REQUIREMENT —
Check which lines of the entries that follow hold "Nivel", then give the number of those lines and nothing more.

Collected data
'''
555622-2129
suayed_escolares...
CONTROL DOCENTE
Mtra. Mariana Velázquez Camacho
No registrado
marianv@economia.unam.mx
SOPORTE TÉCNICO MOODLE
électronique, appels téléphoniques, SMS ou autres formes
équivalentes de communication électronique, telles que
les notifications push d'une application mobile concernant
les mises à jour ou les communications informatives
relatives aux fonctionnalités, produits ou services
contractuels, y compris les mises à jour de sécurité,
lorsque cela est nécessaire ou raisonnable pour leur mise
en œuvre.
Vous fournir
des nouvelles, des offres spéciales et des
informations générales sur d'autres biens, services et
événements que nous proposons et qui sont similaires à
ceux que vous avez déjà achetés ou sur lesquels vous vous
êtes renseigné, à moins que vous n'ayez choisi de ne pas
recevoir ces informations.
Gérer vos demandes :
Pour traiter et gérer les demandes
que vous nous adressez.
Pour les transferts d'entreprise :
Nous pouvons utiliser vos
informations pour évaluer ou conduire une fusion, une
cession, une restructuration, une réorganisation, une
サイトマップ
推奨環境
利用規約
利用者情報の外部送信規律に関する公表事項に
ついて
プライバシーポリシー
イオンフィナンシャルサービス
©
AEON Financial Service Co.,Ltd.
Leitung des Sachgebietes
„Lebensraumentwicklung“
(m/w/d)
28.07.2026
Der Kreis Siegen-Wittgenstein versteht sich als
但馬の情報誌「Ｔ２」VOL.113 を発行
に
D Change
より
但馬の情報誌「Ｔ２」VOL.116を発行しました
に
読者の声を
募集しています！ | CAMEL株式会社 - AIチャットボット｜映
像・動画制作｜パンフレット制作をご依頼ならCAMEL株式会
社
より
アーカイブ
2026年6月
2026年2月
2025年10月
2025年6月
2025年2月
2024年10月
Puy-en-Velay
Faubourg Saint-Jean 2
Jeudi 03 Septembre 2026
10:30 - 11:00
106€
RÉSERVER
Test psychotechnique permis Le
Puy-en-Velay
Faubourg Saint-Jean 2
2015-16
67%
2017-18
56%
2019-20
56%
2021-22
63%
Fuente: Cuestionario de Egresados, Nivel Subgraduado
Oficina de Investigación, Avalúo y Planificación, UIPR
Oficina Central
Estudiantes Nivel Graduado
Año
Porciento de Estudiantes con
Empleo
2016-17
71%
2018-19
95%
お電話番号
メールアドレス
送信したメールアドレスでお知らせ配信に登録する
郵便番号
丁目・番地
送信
'''
WRITTEN RESPONSE —
2